╭─ Listing

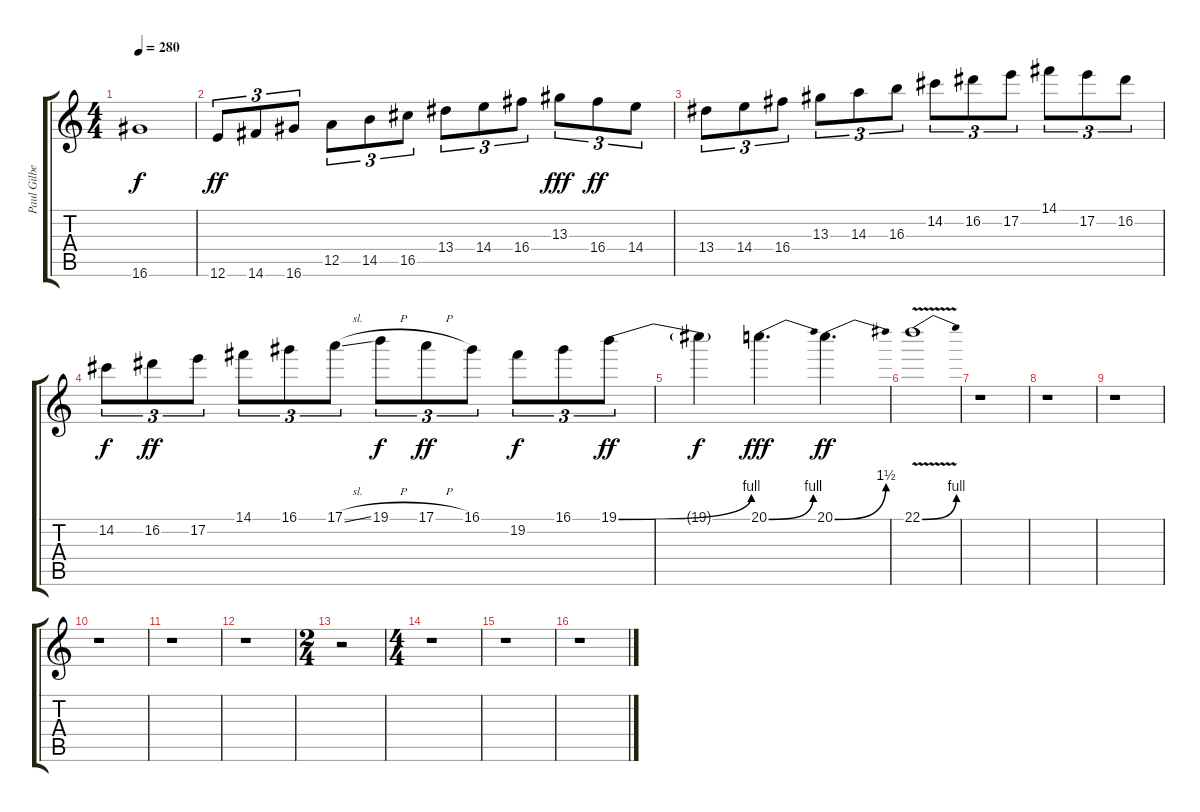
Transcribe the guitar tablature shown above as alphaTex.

\track ("Paul Gilbert (Lead Guitar)" "Paul Gilbe") {instrument distortionguitar}
\staff {score tabs}
\tuning (E4 B3 G3 D3 A2 E2) {hide}
\ts (4 4)
\tempo 280
\clef g2
\ks c
16.6{t}.1{dy f} |
12.6.8{tu (3 2) dy ff} 14.6.8{tu (3 2)} 16.6.8{tu (3 2)} 12.5.8{tu (3 2)} 14.5.8{tu (3 2)} 16.5.8{tu (3 2)} 13.4.8{tu (3 2)} 14.4.8{tu (3 2)} 16.4.8{tu (3 2)} 13.3.8{tu (3 2) dy fff} 16.4.8{tu (3 2) dy ff} 14.4.8{tu (3 2)} |
13.4.8{tu (3 2)} 14.4.8{tu (3 2)} 16.4.8{tu (3 2)} 13.3.8{tu (3 2)} 14.3.8{tu (3 2)} 16.3.8{tu (3 2)} 14.2.8{tu (3 2)} 16.2.8{tu (3 2)} 17.2.8{tu (3 2)} 14.1.8{tu (3 2)} 17.2.8{tu (3 2)} 16.2.8{tu (3 2)} |
14.2.8{tu (3 2) dy f} 16.2.8{tu (3 2) dy ff} 17.2.8{tu (3 2)} 14.1.8{tu (3 2)} 16.1.8{tu (3 2)} 17.1{sl}.8{tu (3 2)} 19.1{h}.8{tu (3 2) dy f} 17.1{h}.8{tu (3 2) dy ff} 16.1.8{tu (3 2)} 19.2.8{tu (3 2) dy f} 16.1.8{tu (3 2)} 19.1{be (bend 0 0 60 4)}.8{tu (3 2) dy ff} |
19.1{t}.4{dy f} 20.1{be (bend 0 0 60 4)}.4{d dy fff} 20.1{be (bend 0 0 60 6)}.4{d dy ff} |
22.1{be (bend 0 0 60 4) v}.1 |
r.1 |
r.1 |
r.1 |
r.1 |
r.1 |
r.1 |
\ts (2 4)
r.2 |
\ts (4 4)
r.1 |
r.1 |
r.1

╰─

Problem to solve: List each line of the records that contains the string "bend", with case counting, and copy those lines in full.

Full output:
14.2.8{tu (3 2) dy f} 16.2.8{tu (3 2) dy ff} 17.2.8{tu (3 2)} 14.1.8{tu (3 2)} 16.1.8{tu (3 2)} 17.1{sl}.8{tu (3 2)} 19.1{h}.8{tu (3 2) dy f} 17.1{h}.8{tu (3 2) dy ff} 16.1.8{tu (3 2)} 19.2.8{tu (3 2) dy f} 16.1.8{tu (3 2)} 19.1{be (bend 0 0 60 4)}.8{tu (3 2) dy ff} |
19.1{t}.4{dy f} 20.1{be (bend 0 0 60 4)}.4{d dy fff} 20.1{be (bend 0 0 60 6)}.4{d dy ff} |
22.1{be (bend 0 0 60 4) v}.1 |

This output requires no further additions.